Die soziologischen Moden können nur deshalb so rasch wechseln, weil das Wissen über ihre Geschichte kaum in die Selbstreflexion des Faches einfließt. Für die Organisationspraxis jedoch besteht die gegenteilige Gefahr: Die Einsicht in vergangene Organisationsveränderungen können die Veränderungsbereitschaft geradezu blockieren. Also: Selbstreflexion ja, aber für Transformationsprozesse in Organisationen kann das historische Bewusstsein kontraproduktiv sein.
Mitgliedschaft
Und schließlich dreht sich das Gespräch um den Begriff der „Mitgliedschaft“ in Organisationen. Das Plädoyer von Stefan Kühl mit Blick auf organisationale Veränderungsprozesse zielt darauf, den Mitarbeitenden nicht primär als Menschen und Individuum mit Sinn-, Glücks- oder Zufriedenheitsversprechen zu locken, sondern ihn als Mitglied einer Organisation zu adressieren, die ganz bestimmten, transparent kommunizierten Regeln folgt (aber auch dafür sorgt, dass Räume für gezielte Regelbrüche, für „brauchbare Illegalitäten“ vorhanden sind). Denn wenn Organisationen den Menschen „als Ganzes“ in den Fokus rücken, droht die Gefahr von Übergriffigkeit.
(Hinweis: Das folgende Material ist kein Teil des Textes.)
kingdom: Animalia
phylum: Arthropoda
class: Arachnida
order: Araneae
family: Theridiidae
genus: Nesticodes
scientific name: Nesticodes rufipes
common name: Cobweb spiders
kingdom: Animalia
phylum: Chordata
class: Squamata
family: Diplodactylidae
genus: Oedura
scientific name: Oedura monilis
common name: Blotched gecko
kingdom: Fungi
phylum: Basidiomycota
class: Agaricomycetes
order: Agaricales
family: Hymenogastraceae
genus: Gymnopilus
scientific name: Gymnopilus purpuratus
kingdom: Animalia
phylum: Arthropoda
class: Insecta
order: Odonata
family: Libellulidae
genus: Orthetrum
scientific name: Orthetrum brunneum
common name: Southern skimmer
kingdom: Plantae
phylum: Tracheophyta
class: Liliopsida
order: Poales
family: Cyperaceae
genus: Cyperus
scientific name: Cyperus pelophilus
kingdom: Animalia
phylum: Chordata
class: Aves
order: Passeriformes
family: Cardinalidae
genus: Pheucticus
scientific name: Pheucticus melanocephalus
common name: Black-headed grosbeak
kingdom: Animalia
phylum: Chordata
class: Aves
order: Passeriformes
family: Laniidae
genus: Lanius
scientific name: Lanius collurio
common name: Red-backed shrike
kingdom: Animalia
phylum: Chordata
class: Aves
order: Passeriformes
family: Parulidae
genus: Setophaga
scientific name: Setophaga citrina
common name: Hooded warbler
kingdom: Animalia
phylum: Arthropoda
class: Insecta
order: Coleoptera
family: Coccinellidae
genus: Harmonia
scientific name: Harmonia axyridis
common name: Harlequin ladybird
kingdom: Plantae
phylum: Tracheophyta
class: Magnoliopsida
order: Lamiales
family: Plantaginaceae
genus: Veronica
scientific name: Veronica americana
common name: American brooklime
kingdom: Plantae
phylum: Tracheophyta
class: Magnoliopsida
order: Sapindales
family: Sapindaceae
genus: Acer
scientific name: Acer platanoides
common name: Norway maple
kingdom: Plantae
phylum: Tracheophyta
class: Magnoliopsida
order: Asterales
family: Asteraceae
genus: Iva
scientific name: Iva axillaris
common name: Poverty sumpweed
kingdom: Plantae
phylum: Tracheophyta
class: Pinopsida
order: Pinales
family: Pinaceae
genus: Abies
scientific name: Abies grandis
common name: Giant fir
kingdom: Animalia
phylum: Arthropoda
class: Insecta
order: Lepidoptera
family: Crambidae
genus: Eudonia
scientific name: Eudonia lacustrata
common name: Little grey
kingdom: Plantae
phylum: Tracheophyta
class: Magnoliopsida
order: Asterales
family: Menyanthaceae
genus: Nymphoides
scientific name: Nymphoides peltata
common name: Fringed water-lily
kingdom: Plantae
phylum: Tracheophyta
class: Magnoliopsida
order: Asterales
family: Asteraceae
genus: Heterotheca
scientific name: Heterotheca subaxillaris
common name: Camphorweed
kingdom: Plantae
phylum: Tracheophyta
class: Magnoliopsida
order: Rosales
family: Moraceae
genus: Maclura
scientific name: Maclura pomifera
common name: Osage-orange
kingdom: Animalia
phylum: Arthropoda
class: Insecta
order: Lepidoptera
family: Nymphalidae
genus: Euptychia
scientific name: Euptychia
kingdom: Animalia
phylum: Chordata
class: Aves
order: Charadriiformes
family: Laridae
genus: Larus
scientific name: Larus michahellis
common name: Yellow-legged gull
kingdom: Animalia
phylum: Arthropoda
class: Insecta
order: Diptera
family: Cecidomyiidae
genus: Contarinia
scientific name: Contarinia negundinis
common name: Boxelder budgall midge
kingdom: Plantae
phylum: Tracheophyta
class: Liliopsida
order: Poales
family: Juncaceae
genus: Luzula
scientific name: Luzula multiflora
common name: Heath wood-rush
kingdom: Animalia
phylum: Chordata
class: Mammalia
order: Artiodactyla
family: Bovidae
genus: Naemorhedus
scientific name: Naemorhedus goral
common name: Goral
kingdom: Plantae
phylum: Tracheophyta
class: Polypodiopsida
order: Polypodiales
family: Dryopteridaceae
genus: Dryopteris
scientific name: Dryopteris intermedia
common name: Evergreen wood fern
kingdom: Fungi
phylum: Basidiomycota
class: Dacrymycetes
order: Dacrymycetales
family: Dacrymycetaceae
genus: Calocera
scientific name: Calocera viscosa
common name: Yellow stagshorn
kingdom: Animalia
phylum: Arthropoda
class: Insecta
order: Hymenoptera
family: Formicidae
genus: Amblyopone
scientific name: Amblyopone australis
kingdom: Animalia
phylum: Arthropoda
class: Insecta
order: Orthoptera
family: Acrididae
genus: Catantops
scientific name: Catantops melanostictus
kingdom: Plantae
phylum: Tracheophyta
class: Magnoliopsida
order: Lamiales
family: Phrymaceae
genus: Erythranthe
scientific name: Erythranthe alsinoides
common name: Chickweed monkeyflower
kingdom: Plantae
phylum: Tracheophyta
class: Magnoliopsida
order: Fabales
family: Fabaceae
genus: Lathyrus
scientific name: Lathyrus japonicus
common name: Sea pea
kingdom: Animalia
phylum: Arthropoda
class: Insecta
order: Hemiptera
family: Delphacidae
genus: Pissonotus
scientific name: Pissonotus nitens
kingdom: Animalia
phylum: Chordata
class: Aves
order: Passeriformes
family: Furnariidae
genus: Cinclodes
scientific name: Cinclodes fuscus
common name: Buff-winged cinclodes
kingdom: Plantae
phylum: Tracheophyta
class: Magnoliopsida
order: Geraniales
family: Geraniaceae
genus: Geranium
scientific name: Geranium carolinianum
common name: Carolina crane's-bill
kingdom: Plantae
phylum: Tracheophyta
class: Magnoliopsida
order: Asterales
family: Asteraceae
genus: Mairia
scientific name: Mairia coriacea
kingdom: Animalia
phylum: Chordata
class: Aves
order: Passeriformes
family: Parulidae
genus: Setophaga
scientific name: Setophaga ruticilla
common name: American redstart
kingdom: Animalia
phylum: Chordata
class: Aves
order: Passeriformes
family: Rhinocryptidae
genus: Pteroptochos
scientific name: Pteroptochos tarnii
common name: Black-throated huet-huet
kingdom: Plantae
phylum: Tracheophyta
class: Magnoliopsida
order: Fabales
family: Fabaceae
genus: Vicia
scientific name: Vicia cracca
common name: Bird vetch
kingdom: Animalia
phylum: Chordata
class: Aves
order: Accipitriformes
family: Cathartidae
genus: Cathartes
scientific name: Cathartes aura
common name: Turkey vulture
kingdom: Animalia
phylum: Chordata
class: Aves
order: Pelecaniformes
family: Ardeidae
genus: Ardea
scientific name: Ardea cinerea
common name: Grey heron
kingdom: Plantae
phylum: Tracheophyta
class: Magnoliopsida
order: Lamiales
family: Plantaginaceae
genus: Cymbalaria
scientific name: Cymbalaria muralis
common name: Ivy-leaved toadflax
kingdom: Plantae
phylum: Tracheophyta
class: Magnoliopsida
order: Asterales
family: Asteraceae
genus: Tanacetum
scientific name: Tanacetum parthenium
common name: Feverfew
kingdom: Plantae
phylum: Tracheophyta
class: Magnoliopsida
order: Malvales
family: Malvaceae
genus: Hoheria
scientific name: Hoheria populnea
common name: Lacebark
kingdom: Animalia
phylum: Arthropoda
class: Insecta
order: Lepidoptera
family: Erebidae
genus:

Die Organisation sollte darauf bedacht sein, dass die Mitarbeitenden sich nicht zu sehr als Menschen gefordert fühlen oder sich zu sehr mit den Zielen der Organisation identifizieren. Mitarbeitende besetzen Rollen, die sich verändern können. Selbstverwirklichung des Einzelnen kann, so Kühl, nicht das vordergründige Ziel von Organisationen sein: „Eine Organisation verliert an Elastizität, wenn sich die Mitarbeiter mit einem Zweck allzu stark identifizieren.“
Fazit
Am Ende des Gesprächs mit Stefan Kühl ist klar: Auf dem Weg von der Geschichtsvergessenheit der Soziologie über „Mindset“ bis zur „Mitgliedschaft in Organisationen“ liegt eine Menge Stoff zum Diskutieren und Streiten – sowohl aus der Perspektive des wissenschaftlichen Selbstverständnisses der Organisationssoziologie als auch aus der Organisationspraxis.
Wer mehr über Stefan Kühl und die Organisationssoziologie erfahren möchte – und zudem gut geschriebene Wissenschaftsprosa schätzt, dem seien aus dem umfangreichen Werk von Kühl folgende Titel ans Herz gelegt: https://d-nb.info/1218624256 https://d-nb.info/107488437X , https://d-nb.info/1106251350 oder https://d-nb.info/1306552060 . Und wer lieber hört als liest: „Der ganz formale Wahnsinn: Was Organisationen zusammenhält“ gibt es auch als Podcast.
Stephanie Jacobs
Dr. Stephanie Jacobs ist Leiterin des Deutschen Buch- und Schriftmuseums.